Ludovia 2010 aura le souci de définir ou redéfinir les notions d’interactivité et d’interaction qui ne recouvrent pas forcément les mêmes réalités dans toutes les disciplines scientifiques. Dans le cadre interdisciplinaire qui est le nôtre, les communicants s’attacheront à définir la spécificité de leurs approches, et expliciteront leurs méthodes au regard de ces questions. La notion d’enjeux relationnels s’entendra autant dans le sens des relations interfaces/usagers que dans celui de la relation interactivité/interaction.

Parmi les questions qui pourront être traitées, nous suggérons aux auteurs le développement des pistes telles que (liste non exhaustive) :
–    le concept d’interactivité, largement galvaudé, peut-il encore avoir une pertinence scientifique ?
–    l’interactivité brise t-elle réellement la distance dans nos interactions ?
–    quelles sont les modalités de l’appropriation interactive et sur quels apports cognitifs débouchent-elles?
–    en quoi les machines améliorent-elles les relations humaines (ou les appauvrissent-elles) ?
–    quel est l’impact de l’interactivité sur nos interactions ?
–    l’évolution des interfaces modifie t-elle notre perception des machines ?
–    l’évolution des interfaces modifie t-elle nos rapports sociaux ?
–    quels sont les modèles culturels véhiculés par les interfaces ?
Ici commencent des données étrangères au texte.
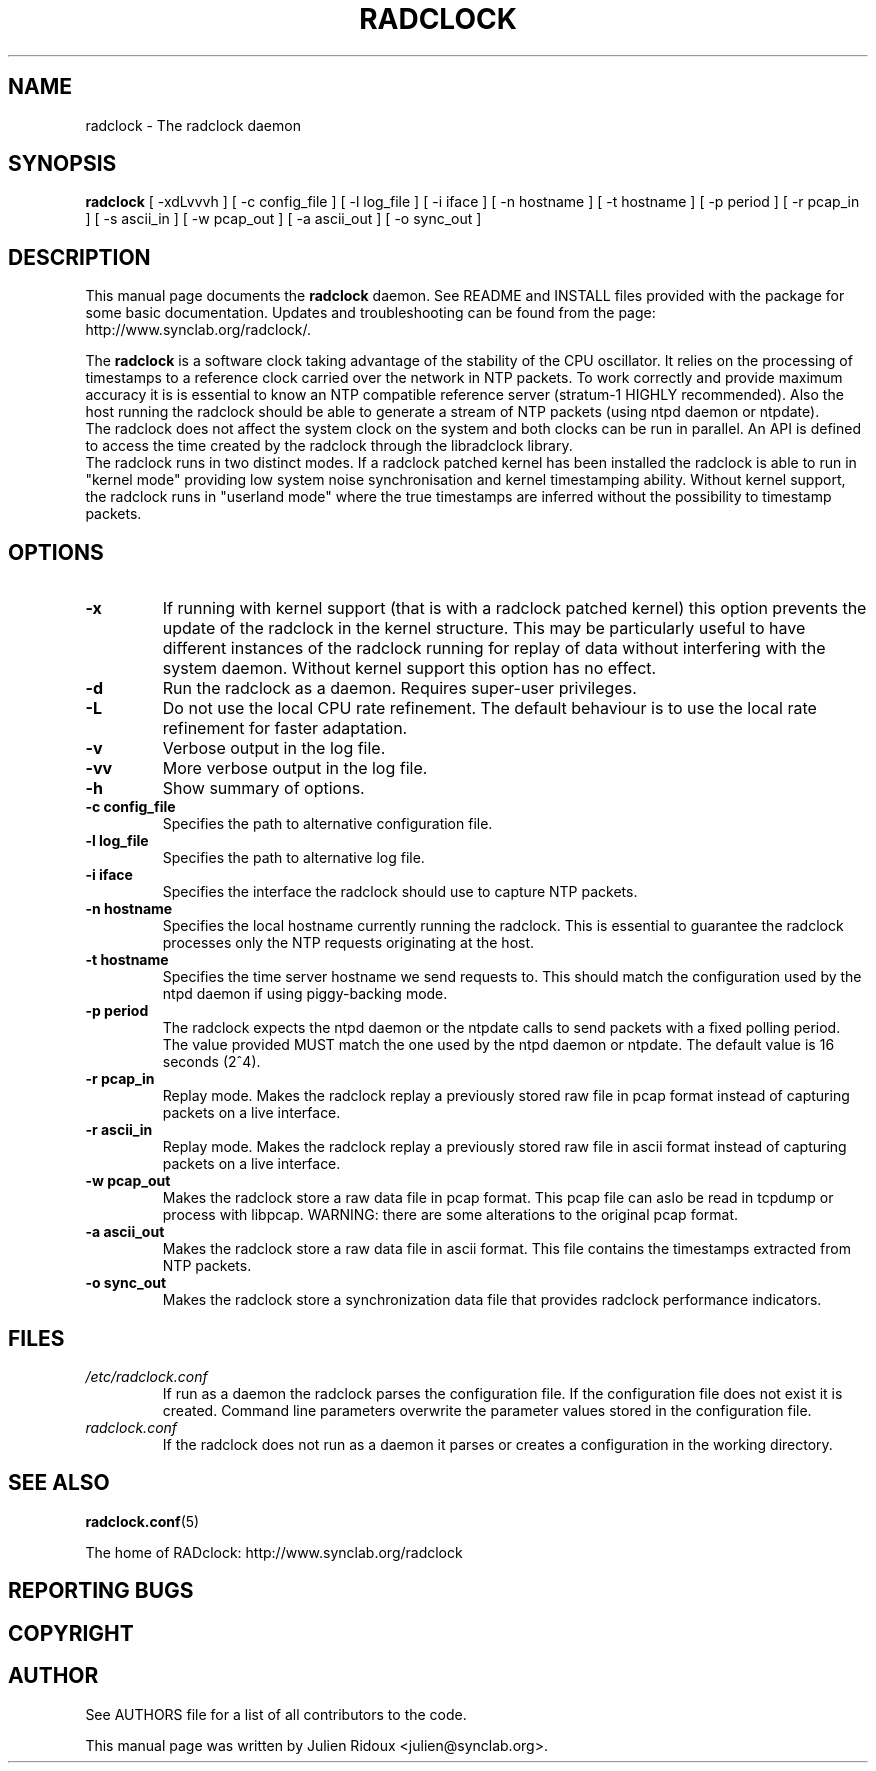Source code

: .\"                                      Hey, EMACS: -*- nroff -*-
.\" First parameter, NAME, should be all caps
.\" Second parameter, SECTION, should be 1-8, maybe w/ subsection
.\" other parameters are allowed: see man(7), man(1)
.TH RADCLOCK 8 "July 18, 2007" "" "The radclock daemon"
.\" Please adjust this date whenever revising the manpage.
.\"
.\" Some roff macros, for reference:
.\" .nh        disable hyphenation
.\" .hy        enable hyphenation
.\" .ad l      left justify
.\" .ad b      justify to both left and right margins
.\" .nf        disable filling
.\" .fi        enable filling
.\" .br        insert line break
.\" .sp <n>    insert n+1 empty lines
.\" for manpage-specific macros, see man(7)
.SH NAME
radclock \- The radclock daemon 
.SH SYNOPSIS
.B radclock
[ -xdLvvvh ] [ -c config_file ] [ -l log_file ] [ -i iface ] [ -n hostname ] [ -t hostname ] [ -p period ] [ -r pcap_in ] [ -s ascii_in ] [ -w pcap_out ] [ -a ascii_out ] [ -o sync_out ] 
.br
.SH DESCRIPTION
This manual page documents the \fBradclock\fP daemon. See README and INSTALL files 
provided with the package for some basic documentation. Updates and troubleshooting
can be found from the page:
.br
http://www.synclab.org/radclock/.
.PP
The \fBradclock\fP is a software clock taking advantage of the stability of the CPU
oscillator. It relies on the processing of timestamps to a reference clock carried 
over the network in NTP packets. To work correctly and provide maximum accuracy it
is is essential to know an NTP compatible reference server (stratum-1 HIGHLY 
recommended). Also the host running the radclock should be able to generate a stream
of NTP packets (using ntpd daemon or ntpdate).
.br
The radclock does not affect the system clock on the system and both clocks can be run
in parallel. An API is defined to access the time created by the radclock through the 
libradclock library.
.br
The radclock runs in two distinct modes. If a radclock patched kernel has been installed
the radclock is able to run in "kernel mode" providing low system noise synchronisation
and kernel timestamping ability. Without kernel support, the radclock runs in "userland 
mode" where the true timestamps are inferred without the possibility to timestamp packets.
.SH OPTIONS
.TP
.B -x 
If running with kernel support (that is with a radclock patched kernel) this option 
prevents the update of the radclock in the kernel structure. This may be particularly 
useful to have different instances of the radclock running for replay of data without
interfering with the system daemon. Without kernel support this option has no effect.
.TP
.B -d
Run the radclock as a daemon. Requires super-user privileges.
.TP
.B -L
Do not use the local CPU rate refinement. The default behaviour is to use the local 
rate refinement for faster adaptation.
.TP
.B -v
Verbose output in the log file.
.TP
.B -vv
More verbose output in the log file.
.TP
.B -h
Show summary of options.
.TP
.B "-c config_file"
Specifies the path to alternative configuration file. 
.TP
.B "-l log_file"
Specifies the path to alternative log file.
.TP
.B "-i iface"
Specifies the interface the radclock should use to capture NTP packets.
.TP
.B "-n hostname"
Specifies the local hostname currently running the radclock. This is essential to 
guarantee the radclock processes only the NTP requests originating at the host.  
.TP
.B "-t hostname"
Specifies the time server hostname we send requests to. This should match the
configuration used by the ntpd daemon if using piggy-backing mode.
.TP
.B "-p period"
The radclock expects the ntpd daemon or the ntpdate calls to send packets with a fixed 
polling period. The value provided MUST match the one used by the ntpd daemon or ntpdate.
The default value is 16 seconds (2^4).
.TP
.B "-r pcap_in"
Replay mode. Makes the radclock replay a previously stored raw file in pcap format instead
of capturing packets on a live interface.
.TP
.B "-r ascii_in"
Replay mode. Makes the radclock replay a previously stored raw file in ascii format instead
of capturing packets on a live interface.
.TP
.B "-w pcap_out"
Makes the radclock store a raw data file in pcap format. This pcap file can aslo be read in 
tcpdump or process with libpcap. WARNING: there are some alterations to the original pcap 
format.
.TP
.B "-a ascii_out"
Makes the radclock store a raw data file in ascii format. This file contains the 
timestamps extracted from NTP packets.
.TP
.B "-o sync_out"
Makes the radclock store a synchronization data file that provides radclock 
performance indicators.
.SH FILES 
.TP
.I /etc/radclock.conf
If run as a daemon the radclock parses the configuration file. If the configuration 
file does not exist it is created. Command line parameters overwrite the parameter 
values stored in the configuration file.
.TP
.I radclock.conf
If the radclock does not run as a daemon it parses or creates a configuration 
in the working directory.
.SH SEE ALSO
.BR radclock.conf (5)
.P
The home of RADclock: http://www.synclab.org/radclock
.br
.SH REPORTING BUGS 
.SH COPYRIGHT
.SH AUTHOR
See AUTHORS file for a list of all contributors to the code.
.PP
This manual page was written by Julien Ridoux <julien@synclab.org>.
Ces problématiques pourront être confrontées à de multiples usages, applications, dispositifs logiciels, notamment :
–    le domaine des jeux vidéos ;
–    les logiciels éducatifs ;
–    la téléphonie mobile ;
–    les réseaux sociaux et les applications du web 2.0 ;
–    le web design ;
–    l’art numérique…

Conformément à la logique du dialogue interdisciplinaire qui prévaut dans les Colloques Ludovia, nous invitons les chercheurs en Sciences Humaines et Sociales de toutes disciplines ainsi que les chercheurs en Sciences de l’Ingénieur, à soumettre leurs propositions de communications.